### Try it
Omit the images, then repeat the listing exactly.

### Dataset content

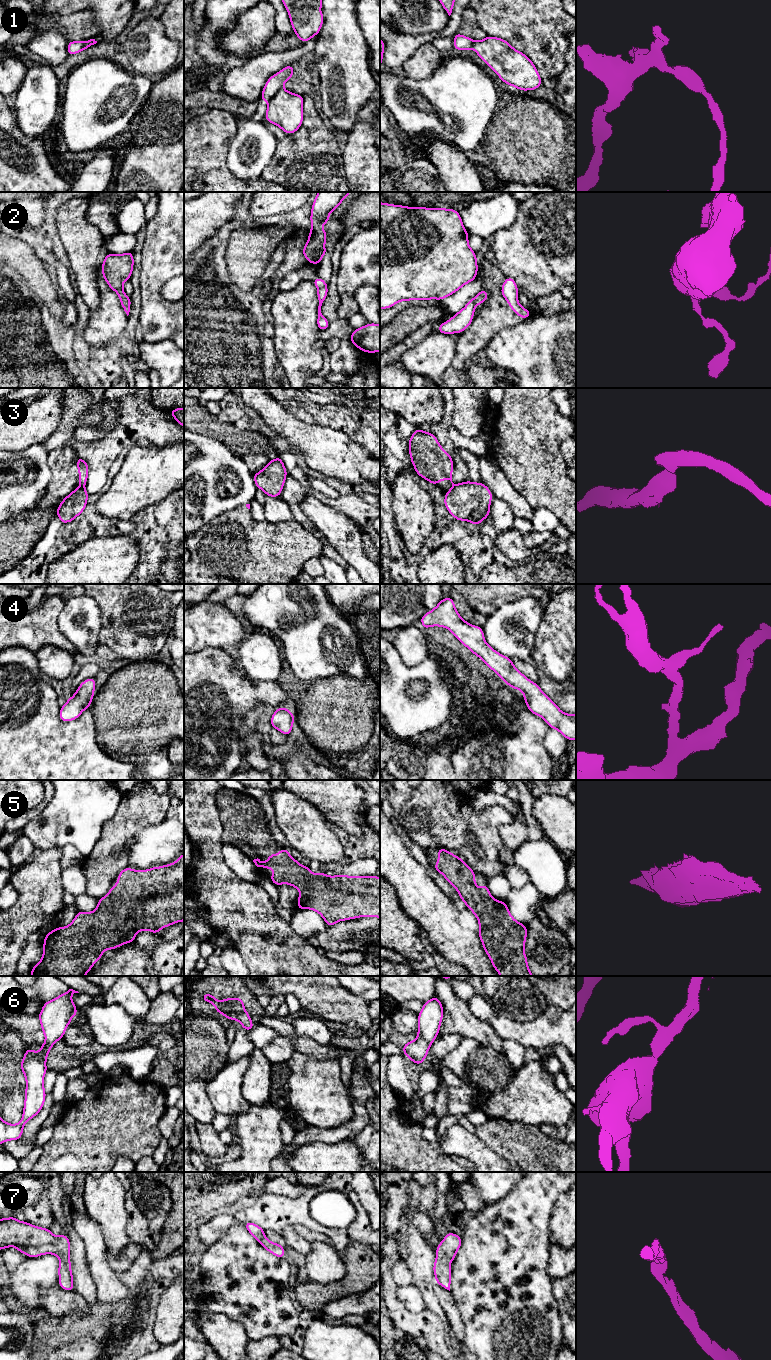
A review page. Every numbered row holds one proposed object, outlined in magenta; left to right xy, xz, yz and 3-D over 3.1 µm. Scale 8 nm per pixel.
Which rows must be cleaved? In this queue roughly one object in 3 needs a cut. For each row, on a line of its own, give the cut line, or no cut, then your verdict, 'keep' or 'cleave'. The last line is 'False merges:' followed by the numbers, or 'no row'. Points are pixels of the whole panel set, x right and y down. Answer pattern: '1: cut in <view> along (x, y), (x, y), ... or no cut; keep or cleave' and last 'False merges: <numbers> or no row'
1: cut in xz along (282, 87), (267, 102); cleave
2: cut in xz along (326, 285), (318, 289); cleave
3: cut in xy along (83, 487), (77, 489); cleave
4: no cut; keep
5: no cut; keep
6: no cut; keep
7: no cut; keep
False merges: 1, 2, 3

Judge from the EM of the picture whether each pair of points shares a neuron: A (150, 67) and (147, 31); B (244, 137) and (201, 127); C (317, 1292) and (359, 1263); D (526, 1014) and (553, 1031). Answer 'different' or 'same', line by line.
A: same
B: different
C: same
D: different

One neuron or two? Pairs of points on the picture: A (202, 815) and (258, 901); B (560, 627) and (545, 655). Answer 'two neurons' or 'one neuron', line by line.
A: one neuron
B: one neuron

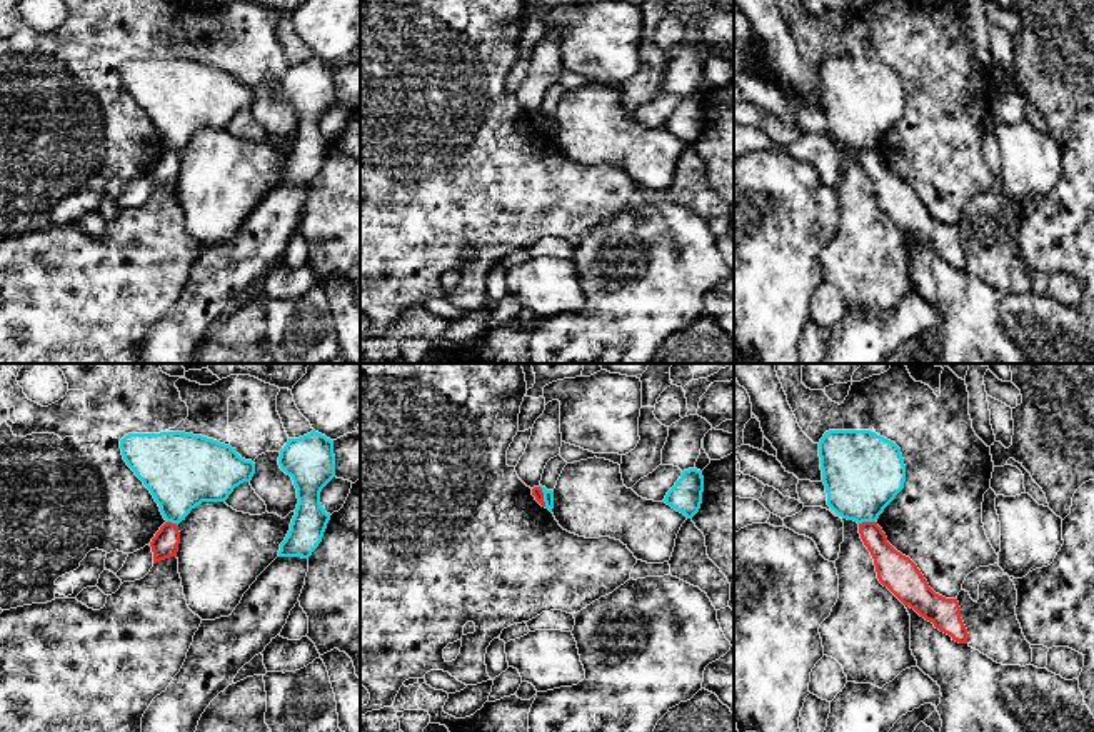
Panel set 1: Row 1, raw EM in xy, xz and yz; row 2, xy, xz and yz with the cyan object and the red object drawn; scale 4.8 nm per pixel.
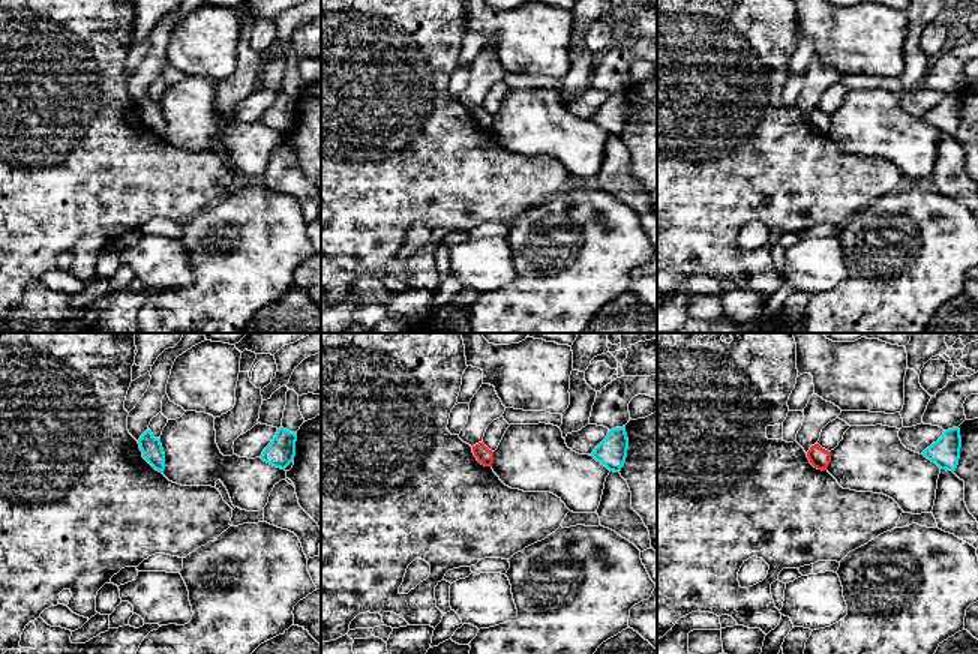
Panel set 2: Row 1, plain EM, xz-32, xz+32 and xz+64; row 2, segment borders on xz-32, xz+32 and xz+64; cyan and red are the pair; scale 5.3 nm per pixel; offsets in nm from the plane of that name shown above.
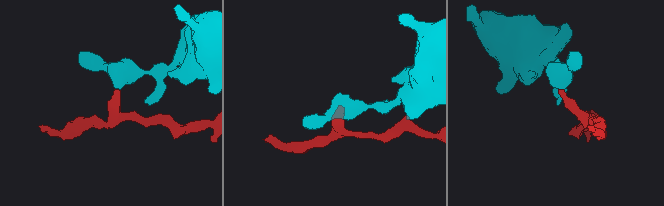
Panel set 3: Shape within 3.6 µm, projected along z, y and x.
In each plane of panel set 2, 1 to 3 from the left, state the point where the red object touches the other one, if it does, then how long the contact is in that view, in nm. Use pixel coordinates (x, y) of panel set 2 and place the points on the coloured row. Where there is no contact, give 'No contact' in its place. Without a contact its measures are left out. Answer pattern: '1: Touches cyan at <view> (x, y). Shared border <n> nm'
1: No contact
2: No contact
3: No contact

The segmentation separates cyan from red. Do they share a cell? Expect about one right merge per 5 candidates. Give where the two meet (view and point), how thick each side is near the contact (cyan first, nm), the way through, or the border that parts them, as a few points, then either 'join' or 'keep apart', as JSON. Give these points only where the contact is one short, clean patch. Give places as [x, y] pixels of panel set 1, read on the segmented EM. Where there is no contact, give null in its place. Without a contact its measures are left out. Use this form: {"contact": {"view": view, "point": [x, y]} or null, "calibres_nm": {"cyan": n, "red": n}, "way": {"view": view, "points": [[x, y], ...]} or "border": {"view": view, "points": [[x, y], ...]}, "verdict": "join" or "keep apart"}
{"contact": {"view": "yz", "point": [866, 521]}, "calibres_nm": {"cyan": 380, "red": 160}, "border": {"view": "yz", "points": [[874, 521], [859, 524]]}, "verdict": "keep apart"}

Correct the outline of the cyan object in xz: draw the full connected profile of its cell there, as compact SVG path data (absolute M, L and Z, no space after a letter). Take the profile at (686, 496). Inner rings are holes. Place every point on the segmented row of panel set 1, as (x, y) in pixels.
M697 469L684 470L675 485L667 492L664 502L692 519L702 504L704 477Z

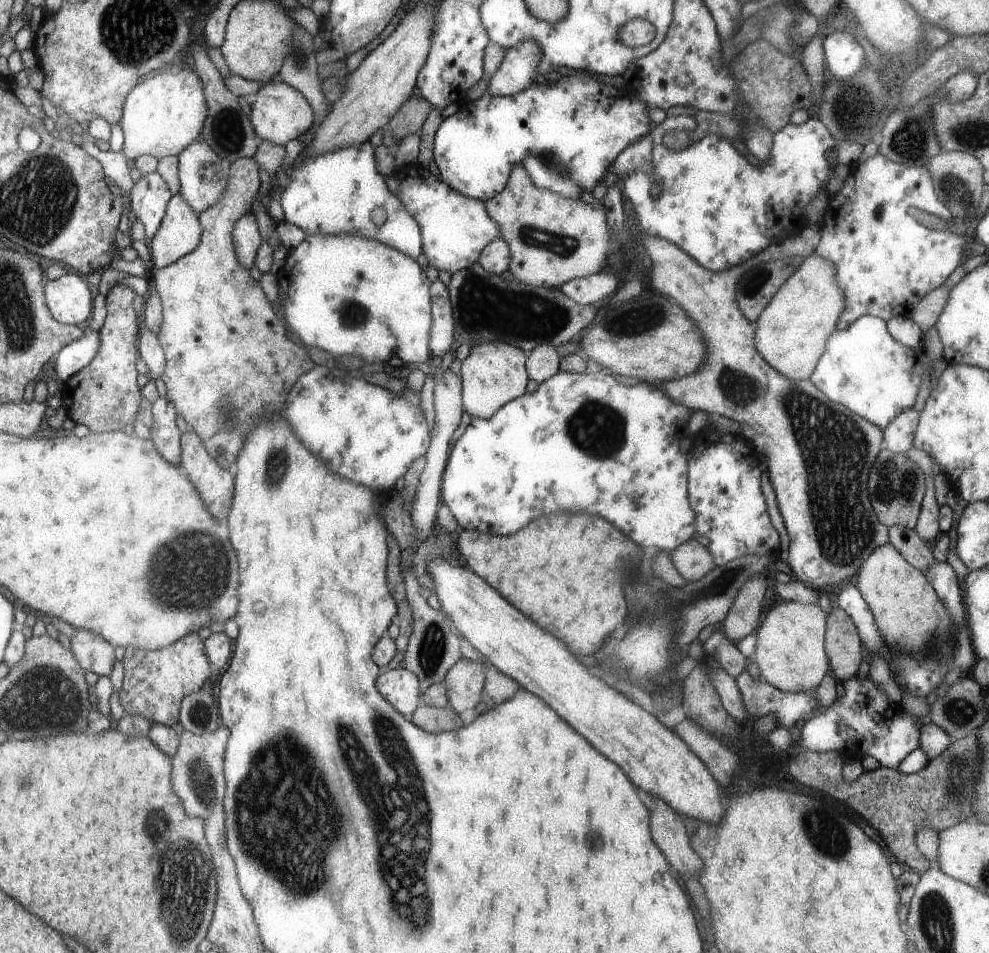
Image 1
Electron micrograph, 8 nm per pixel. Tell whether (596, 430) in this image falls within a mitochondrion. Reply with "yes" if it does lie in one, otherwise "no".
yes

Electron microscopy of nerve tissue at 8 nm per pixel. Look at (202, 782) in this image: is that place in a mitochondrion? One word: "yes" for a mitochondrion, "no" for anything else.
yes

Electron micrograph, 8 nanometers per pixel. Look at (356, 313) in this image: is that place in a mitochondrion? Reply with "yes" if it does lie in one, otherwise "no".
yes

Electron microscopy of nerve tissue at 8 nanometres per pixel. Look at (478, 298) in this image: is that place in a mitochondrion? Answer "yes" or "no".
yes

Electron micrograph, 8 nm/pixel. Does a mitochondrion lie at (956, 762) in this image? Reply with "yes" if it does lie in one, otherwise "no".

### Answer to this problem
A review page. Every numbered row holds one proposed object, outlined in magenta; left to right xy, xz, yz and 3-D over 3.1 µm. Scale 8 nm per pixel.
Which rows must be cleaved? In this queue roughly one object in 3 needs a cut. For each row, on a line of its own, give the cut line, or no cut, then your verdict, 'keep' or 'cleave'. The last line is 'False merges:' followed by the numbers, or 'no row'. Points are pixels of the whole panel set, x right and y down. Answer pattern: '1: cut in <view> along (x, y), (x, y), ... or no cut; keep or cleave' and last 'False merges: <numbers> or no row'
1: cut in xz along (282, 87), (267, 102); cleave
2: cut in xz along (326, 285), (318, 289); cleave
3: cut in xy along (83, 487), (77, 489); cleave
4: no cut; keep
5: no cut; keep
6: no cut; keep
7: no cut; keep
False merges: 1, 2, 3

Judge from the EM of the picture whether each pair of points shares a neuron: A (150, 67) and (147, 31); B (244, 137) and (201, 127); C (317, 1292) and (359, 1263); D (526, 1014) and (553, 1031). Answer 'different' or 'same', line by line.
A: same
B: different
C: same
D: different

One neuron or two? Pairs of points on the picture: A (202, 815) and (258, 901); B (560, 627) and (545, 655). Answer 'two neurons' or 'one neuron', line by line.
A: one neuron
B: one neuron

Panel set 1: Row 1, raw EM in xy, xz and yz; row 2, xy, xz and yz with the cyan object and the red object drawn; scale 4.8 nm per pixel.
Panel set 2: Row 1, plain EM, xz-32, xz+32 and xz+64; row 2, segment borders on xz-32, xz+32 and xz+64; cyan and red are the pair; scale 5.3 nm per pixel; offsets in nm from the plane of that name shown above.
Panel set 3: Shape within 3.6 µm, projected along z, y and x.
In each plane of panel set 2, 1 to 3 from the left, state the point where the red object touches the other one, if it does, then how long the contact is in that view, in nm. Use pixel coordinates (x, y) of panel set 2 and place the points on the coloured row. Where there is no contact, give 'No contact' in its place. Without a contact its measures are left out. Answer pattern: '1: Touches cyan at <view> (x, y). Shared border <n> nm'
1: No contact
2: No contact
3: No contact

The segmentation separates cyan from red. Do they share a cell? Expect about one right merge per 5 candidates. Give where the two meet (view and point), how thick each side is near the contact (cyan first, nm), the way through, or the border that parts them, as a few points, then either 'join' or 'keep apart', as JSON. Give these points only where the contact is one short, clean patch. Give places as [x, y] pixels of panel set 1, read on the segmented EM. Where there is no contact, give null in its place. Without a contact its measures are left out. Use this form: {"contact": {"view": view, "point": [x, y]} or null, "calibres_nm": {"cyan": n, "red": n}, "way": {"view": view, "points": [[x, y], ...]} or "border": {"view": view, "points": [[x, y], ...]}, "verdict": "join" or "keep apart"}
{"contact": {"view": "yz", "point": [866, 521]}, "calibres_nm": {"cyan": 380, "red": 160}, "border": {"view": "yz", "points": [[874, 521], [859, 524]]}, "verdict": "keep apart"}

Correct the outline of the cyan object in xz: draw the full connected profile of its cell there, as compact SVG path data (absolute M, L and Z, no space after a letter). Take the profile at (686, 496). Inner rings are holes. Place every point on the segmented row of panel set 1, as (x, y) in pixels.
M697 469L684 470L675 485L667 492L664 502L692 519L702 504L704 477Z

Image 1
Electron micrograph, 8 nm per pixel. Tell whether (596, 430) in this image falls within a mitochondrion. Reply with "yes" if it does lie in one, otherwise "no".
yes

Electron microscopy of nerve tissue at 8 nm per pixel. Look at (202, 782) in this image: is that place in a mitochondrion? One word: "yes" for a mitochondrion, "no" for anything else.
yes

Electron micrograph, 8 nanometers per pixel. Look at (356, 313) in this image: is that place in a mitochondrion? Reply with "yes" if it does lie in one, otherwise "no".
yes

Electron microscopy of nerve tissue at 8 nanometres per pixel. Look at (478, 298) in this image: is that place in a mitochondrion? Answer "yes" or "no".
yes

Electron micrograph, 8 nm/pixel. Does a mitochondrion lie at (956, 762) in this image? Reply with "yes" if it does lie in one, otherwise "no".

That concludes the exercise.